I was sent to a rheumatologist and as I expressed my relief in it being lupus not RA he sadly looked at me and said "in a small percentage, lupus *can* malform joints, don't count your chickens before they hatch"

Fast forward to today ...and ... my hands look like that of an RA patient. The joints are buldging, and the fingers are turning to the outward angle and my fingernails don't face to the top when I hold my hands flat. Frustrating to the least.

Signing ... is out of the question. I can no longer make the signs do what they are supposed to do. They just don't work right! Add to that the tremors that I have, and well ... nothing works right.

Discouraged doesn't even start to discribe it.

Today, my joints are swollen ...even my elbows, my breast bone and my feet are swollen and hot. I'm dizzy ... and my shoulders and hips ache. Pleurisy is a major issue today. I can't get in a deep breath. I'm wondering if I've got another case of pericarditis going, because it's soooooo much worse on the left side than the right. Not curious enough to go to the doctor though. I'll up the celebrex for a day or two ...

It's weird to have a swollen breast bone ... it's something most people would never even think about. But, it happens. At least, to lupus patients ... it's called Costochondritis. It's painful and add that with pleurisy and it makes breathing a rather painful experience. Moving, not much better.

The vertigo ... you wonder ... if I was breathing better ... would I be dizzy ....but then you go lay down ....and the world still spins and you know ... it's true vertigo ... and you realize you're in a true lupus flare.

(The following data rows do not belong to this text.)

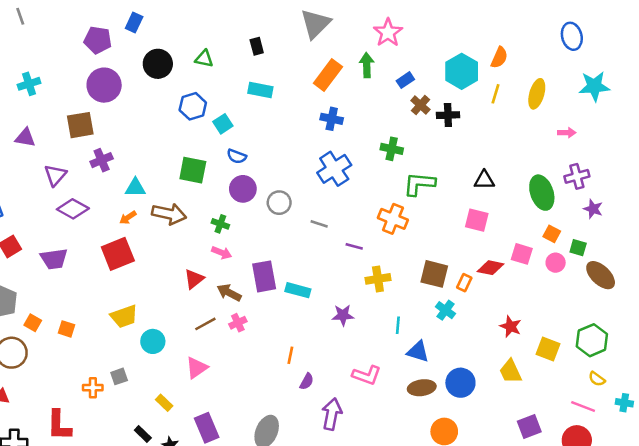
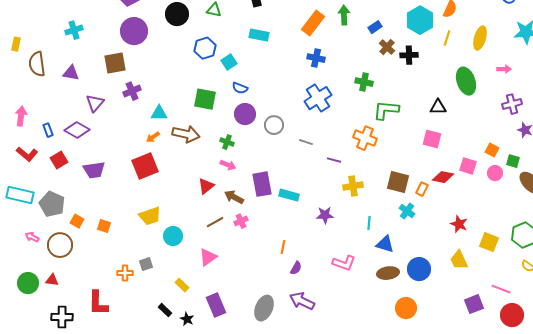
green ellipse: (542, 193) -> (466, 81), moved
purple diamond: (73, 209) -> (77, 130), moved
pink line: (583, 406) -> (501, 289), moved
purple arrow: (332, 414) -> (302, 301), moved, turned -75

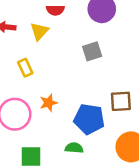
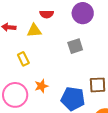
yellow triangle: (39, 31) -> (34, 30), turned 42

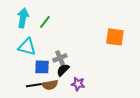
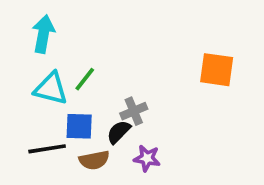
green line: (45, 22) -> (85, 79), moved
gray cross: (60, 58) -> (134, 111), moved
black line: (36, 85) -> (47, 149), moved

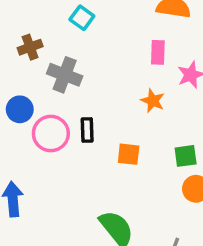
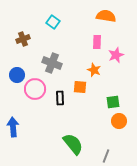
gray cross: (65, 75) -> (52, 63), moved
black rectangle: (87, 130) -> (60, 98), moved
orange square: (129, 154) -> (80, 87), moved

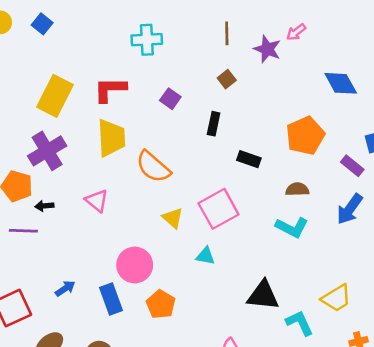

And there isn't a dang thing anyone can do about it ... you can just wait it out ... because you're meds are topped out...

And you wonder

what did I do to bring this on?
Did I over do it?
Am I getting sick?
Was I exposed to something?
Is it the weather? (Most likely culprit this time ... we had cold weather, it suddenly got VERY WARM this weekend ... 70's ... and then will be snowing tomorrow)

What brought this on this time and what can I do, if anything to prevent it next time?


Here we go lupdieloo ... all on a saturday night ....

1 comment:

  1. It is virtually impossible for a person non afflicted with a chronic illness to have full empathy, as well intentioned as he or she might be.
    My ex wife has MS. I realize that sometimes I was less than patient with her, and less than understanding. Most times I did OK, she said, but added I still couldn't really understand, any more than her parents, daughter or siblings could. I just did the best I could in dealing with her illness.
    By the way, it wasn't her illness that caused the marriage to go asunder. She knows that to this day I have deep feeling about some of her suffering, and she still thanks me for it.